#### [INSTRUCTIONS TO FOLLOW]
Through the line with "mouse_move(289, 196)" and starting from the first line, return the records below word for word, with pictures left out.
** Opening SOURCE MATERIAL block **
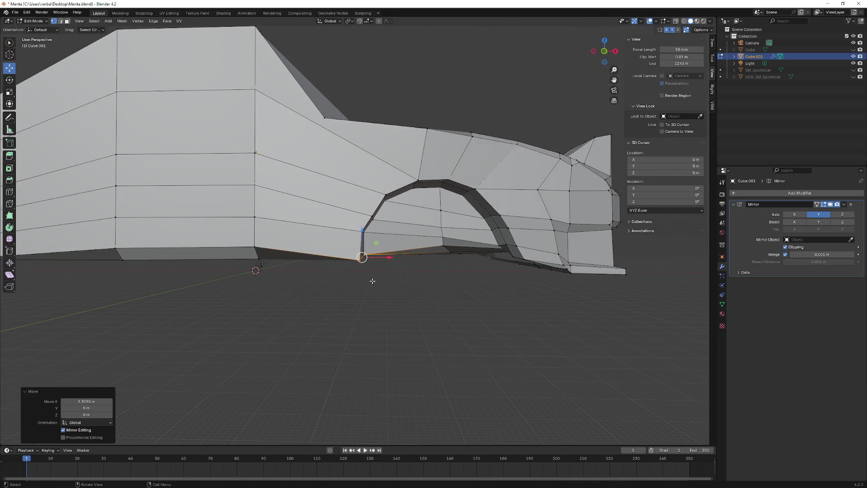
mouse_move(154, 260)
middle_mouse_down()
mouse_move(97, 247)
mouse_move(95, 227)
mouse_move(96, 236)
mouse_move(157, 242)
middle_mouse_up()
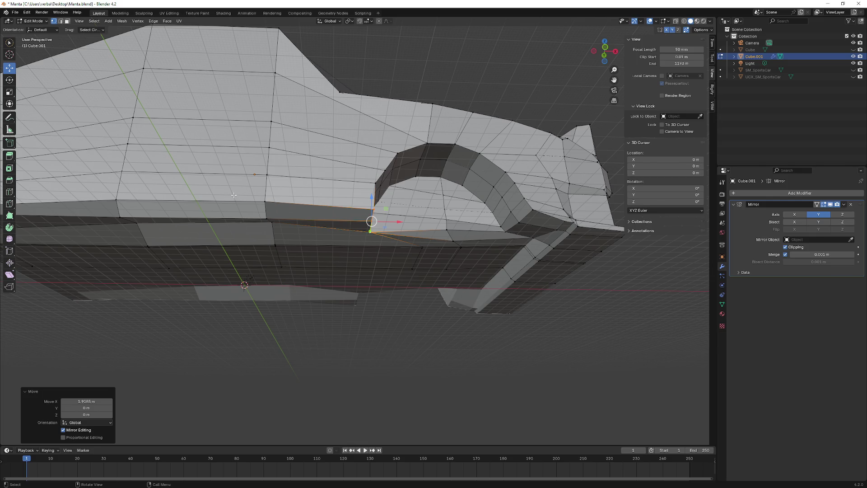
mouse_move(252, 189)
middle_mouse_down()
mouse_move(243, 213)
mouse_move(341, 250)
mouse_move(411, 226)
mouse_move(289, 196)
mouse_move(347, 180)
mouse_move(355, 189)
middle_mouse_up()
Step: Move two arch-base vertices along X with G and X
key("g")
key("x")
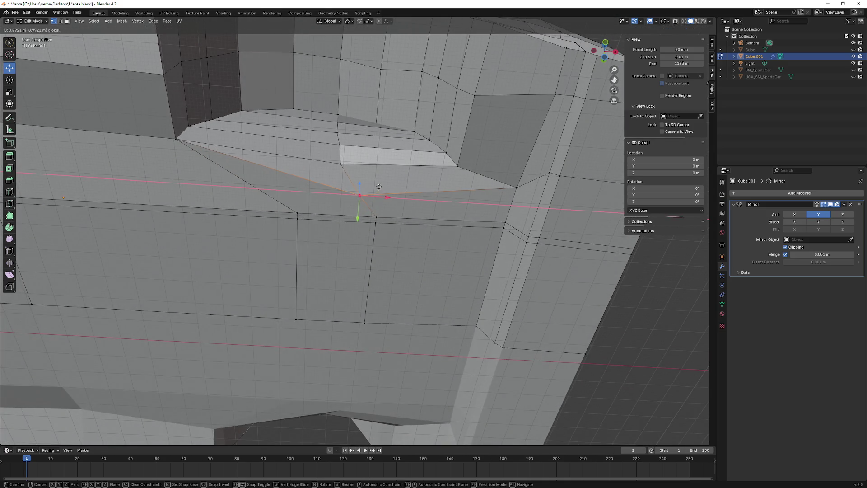
left_click(376, 188)
left_click(307, 219)
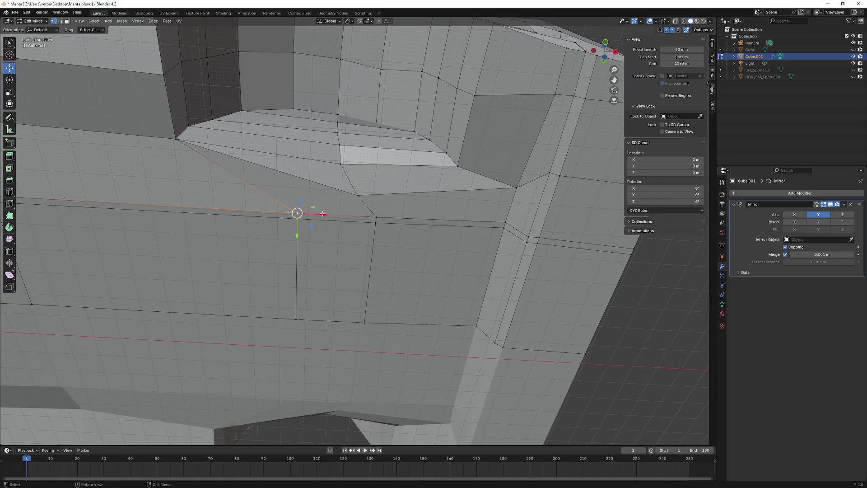
key("g")
key("x")
left_click(206, 212)
Step: Raise a vertex under the arch along Z and inspect the arched cut-out
left_click(357, 195)
key("g")
key("z")
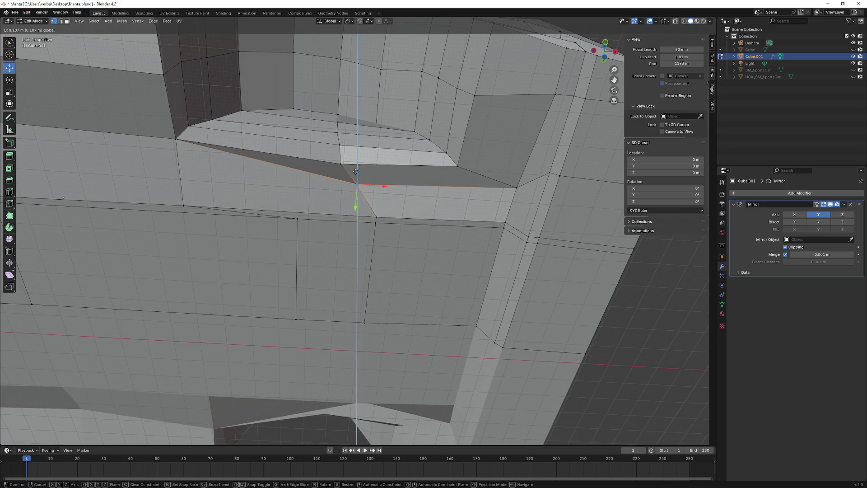
left_click(355, 174)
mouse_move(355, 174)
middle_mouse_down()
mouse_move(388, 189)
mouse_move(429, 159)
mouse_move(435, 194)
middle_mouse_up()
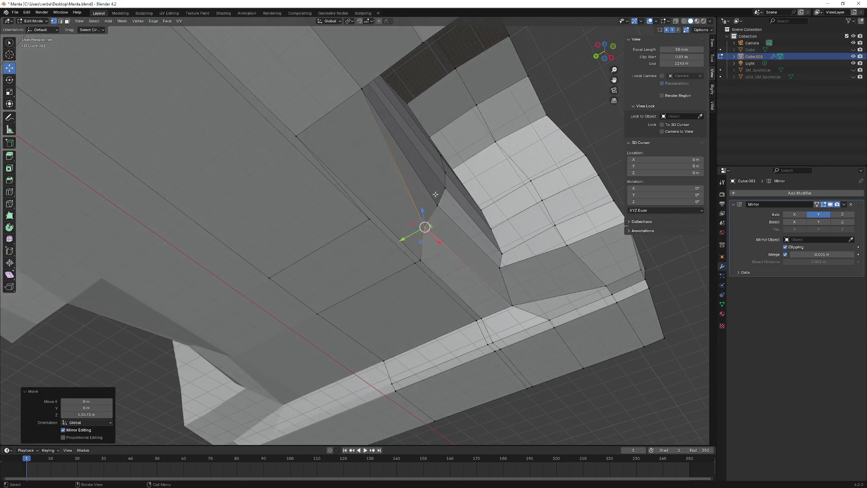
mouse_move(367, 148)
middle_mouse_down()
mouse_move(397, 139)
mouse_move(362, 175)
mouse_move(372, 204)
middle_mouse_up()
scroll(373, 205, "up", 6)
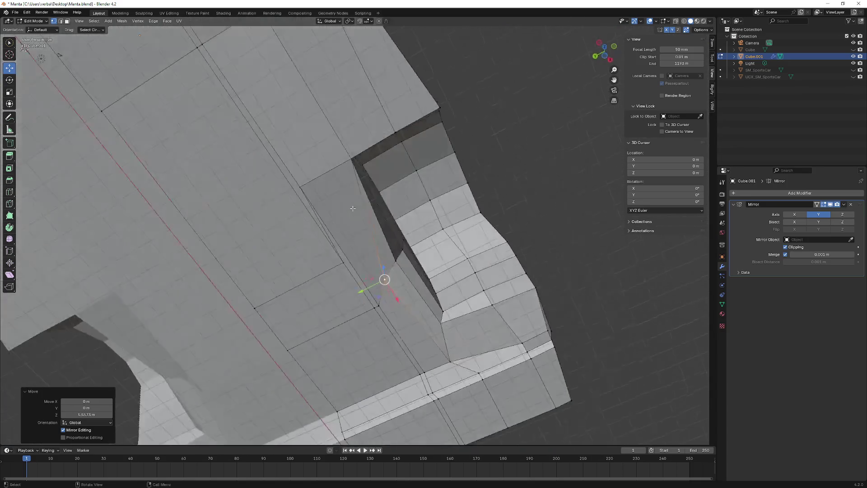
scroll(353, 209, "down", 4)
mouse_move(353, 208)
middle_mouse_down()
mouse_move(325, 316)
mouse_move(332, 318)
mouse_move(333, 302)
mouse_move(271, 310)
mouse_move(326, 300)
mouse_move(335, 252)
middle_mouse_up()
scroll(335, 252, "up", 3)
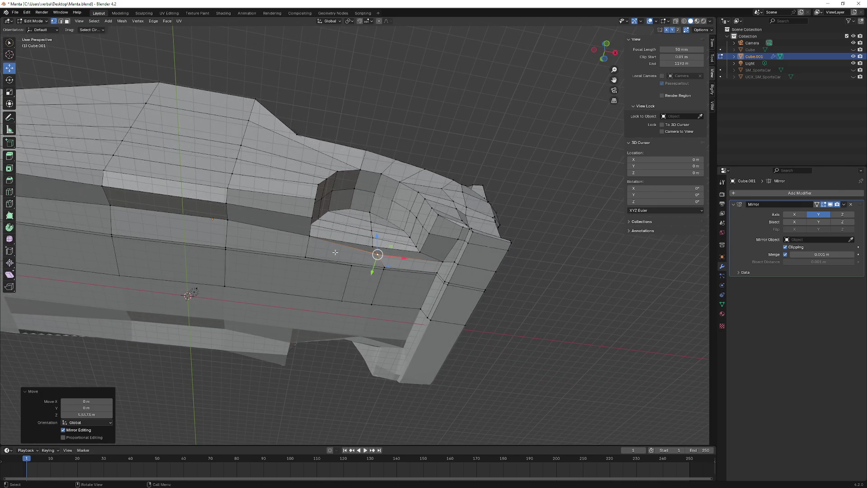
Step: Move a vertex under the front wheel arch along Y and X
mouse_move(209, 218)
middle_mouse_down()
mouse_move(238, 231)
mouse_move(277, 207)
mouse_move(284, 212)
middle_mouse_up()
scroll(335, 278, "up", 5)
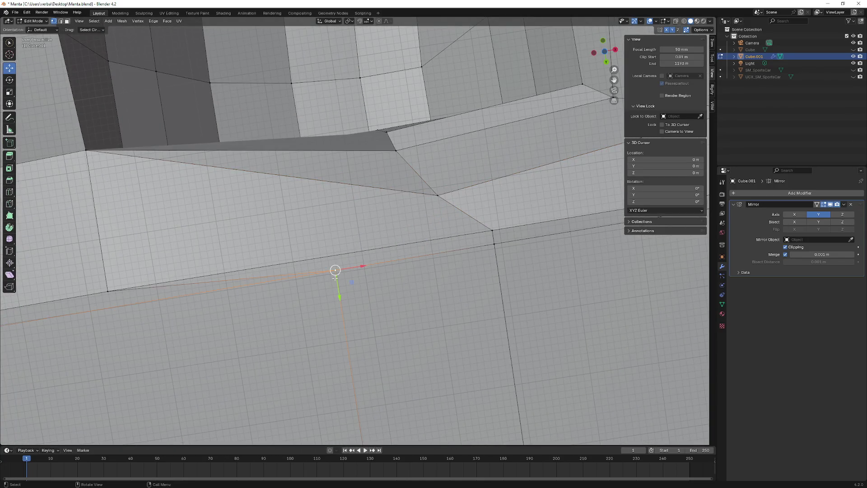
scroll(336, 277, "down", 5)
mouse_move(351, 258)
left_mouse_down()
mouse_move(373, 286)
mouse_move(203, 285)
left_mouse_up()
mouse_move(203, 286)
middle_mouse_down()
mouse_move(294, 349)
mouse_move(287, 318)
mouse_move(251, 321)
mouse_move(223, 306)
mouse_move(225, 320)
mouse_move(452, 271)
mouse_move(392, 263)
middle_mouse_up()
** Closing SOURCE MATERIAL block **
#### [EXERCISE OUTPUT]
mouse_move(154, 260)
middle_mouse_down()
mouse_move(97, 247)
mouse_move(95, 227)
mouse_move(96, 236)
mouse_move(157, 242)
middle_mouse_up()
mouse_move(252, 189)
middle_mouse_down()
mouse_move(243, 213)
mouse_move(341, 250)
mouse_move(411, 226)
mouse_move(289, 196)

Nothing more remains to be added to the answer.